Usually when drinking tea the heat of it causes a lot of physical changes in the body that can easily be confused for the Qi of the tea, so I think this was the first time I had ever had the chance to drink a living tea without those distractions. It's really something special. I find it very hard to describe other than to say that She was obviously quite happy, and there was nothing about the experience that qualitatively suggested these bowls of cold tea were in the "beverage" category. There was just as much back and forth available between drinker and Tea in those bowls as in any other I've ever drunk before. It really is entirely up to the drinker! We could bring in just as much sacred intention and ceremony to this kind of tea as any other. If you wanted, you could even medi-tate for all those hours, just as we meditate the handful of minutes waiting for the water to boil. In fact, I had a sense that in some way, the tea was happier like this. After all, when we use charcoal to boil the water for tea, we are only offering an imitation of the sun's heat to revivify the leaves.

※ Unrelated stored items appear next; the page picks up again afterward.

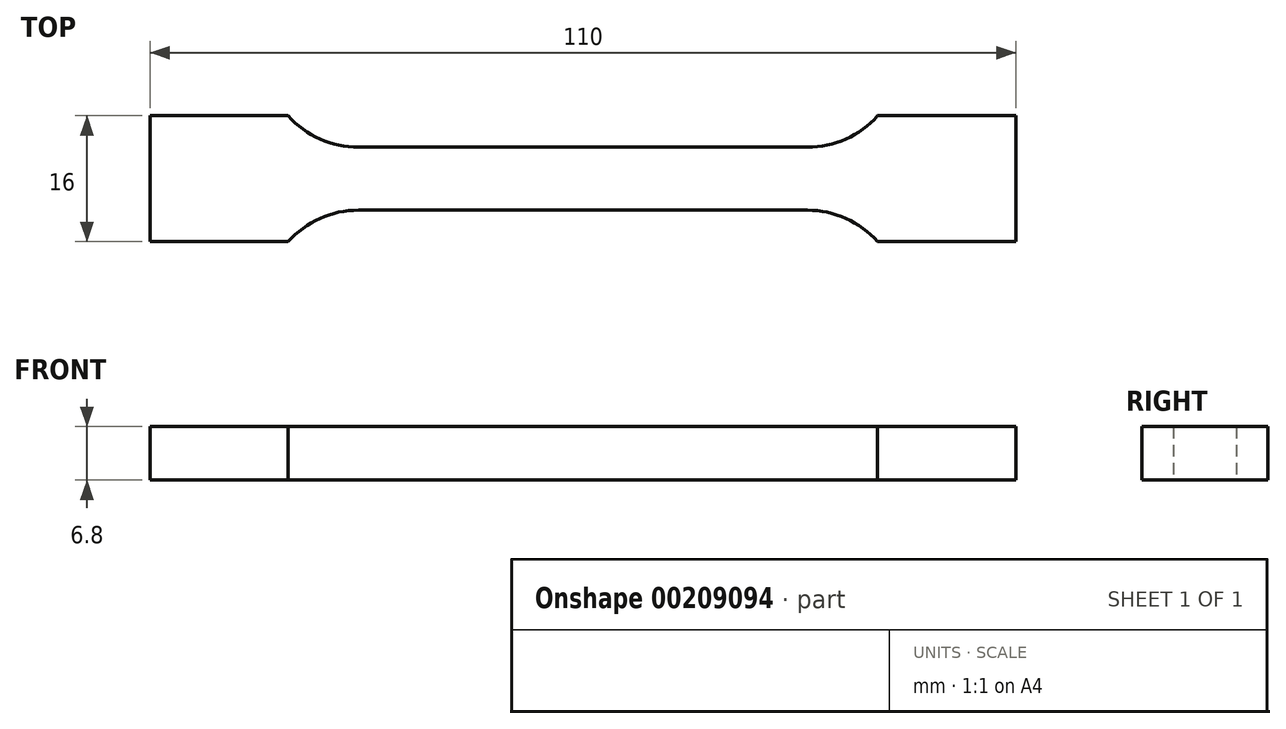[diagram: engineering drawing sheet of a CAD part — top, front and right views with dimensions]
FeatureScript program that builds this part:
annotation { "Feature Type Name" : "Feature", "Feature Type Description" : "" }
export const myFeature = defineFeature(function(context is Context, id is Id, definition is map)
    precondition{}
    {
        {
            var Q0;
            Q0=qCreatedBy(makeId("Top.planeOp"),FACE);
            var sketch = newSketch(context, id + "F0", { "sketchPlane" : qUnion([Q0])});
            skLineSegment(sketch, "E0.left", {"start": v(55, -8) * mm, "end": v(55, 8) * mm});
            skLineSegment(sketch, "E0.right", {"start": v(-55, -8) * mm, "end": v(-55, 8) * mm});
            skLineSegment(sketch, "E1.bottom", {"start": v(28.5, -4) * mm, "end": v(-28.5, -4) * mm});
            skLineSegment(sketch, "E1.top", {"start": v(28.5, 4) * mm, "end": v(-28.5, 4) * mm});
            skPoint(sketch, "E1.middle", {"position": v(0, 0) * mm});
            skArc(sketch, "E2", {"start": v(-28.5, 4) * mm, "mid": v(-33.4, 5.05) * mm, "end": v(-37.44, 8) * mm});
            skArc(sketch, "E3", {"start": v(28.5, 4) * mm, "mid": v(33.4, 5.05) * mm, "end": v(37.44, 8) * mm});
            skArc(sketch, "E4", {"start": v(-28.5, -4) * mm, "mid": v(-33.4, -5.05) * mm, "end": v(-37.44, -8) * mm});
            skArc(sketch, "E5", {"start": v(28.5, -4) * mm, "mid": v(33.4, -5.05) * mm, "end": v(37.44, -8) * mm});
            skLineSegment(sketch, "E6", {"start": v(-55, 8) * mm, "end": v(-37.44, 8) * mm});
            skLineSegment(sketch, "E7", {"start": v(37.44, 8) * mm, "end": v(55, 8) * mm});
            skLineSegment(sketch, "E8", {"start": v(55, -8) * mm, "end": v(37.44, -8) * mm});
            skLineSegment(sketch, "E9", {"start": v(-37.44, -8) * mm, "end": v(-55, -8) * mm});
            skSolve(sketch);
        }
        {
            var Q0;
            Q0=qSketchRegion(id+"F0",true);
            var Q1;
            Q1=makeQuery(id+"F0.imprint","IMPRINT",FACE,{"disambiguationData":[TD([[makeQuery(id+"F0.imprint","IMPRINT",EDGE,{"derivedFrom":sQuery(id+"F0.wireOp",EDGE,"E0.left")}),1.0]])]});
            extrude(context, id + "F1", {"entities" : qUnion([Q0, Q1]), "depth" : 6.8 * mm, "symmetric" : true});
        }
    });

In the case of sunbrewed tea, we are actually resuming the very same energy that brought those leaves to life in the first place.

Sun tea brewing by the center's Buddha in the garden

But on the other hand, something great about approaching tea as a Dao is that we are not limited to one approach to tea. We practice being comfortable dropping all our pretensions and just enjoying a refreshing glass of iced tea after lunch in the summertime. And often it is skillful to let go of our approach for other reasons, such as those moments when we just want to share space with someone that normally has no relationship to tea. In that spirit, it seemed only natural to even further drop any pretensions and start serving iced tea on our outings in these blazing summer months. Like our beloved story of Rikyu, which you can hear in last month's Global Tea Hut video, we aren't serving tea because we want to demonstrate how to make tea, or to compare teas or tea brewing methodology. We are simply sharing. Last year, we sat sweating bullets in the heat each month, sharing very little of our steaming hot tea with passersby, who turned quite naturally instead to the ice cream booth! We did choose so-called "cooling" teas, such as green teas and young puerhs, but there's not much of a chance to explain that to people who aren't sitting down because it is clearly so hot! If we are truly Chajin then we will see that if preparing iced tea is the best way to connect to someone, then that is the best kind of tea to make for that occasion.

It is amazing to notice the resurrection of Tea. Deprived of air, water and sun. We reopen these leaves and find them living again. Heated by the sun, they resonate in a way they can't otherwise. In the summer, a bowl of fresh, cool sun tea can awaken a deeper love for the healing medicine of tea.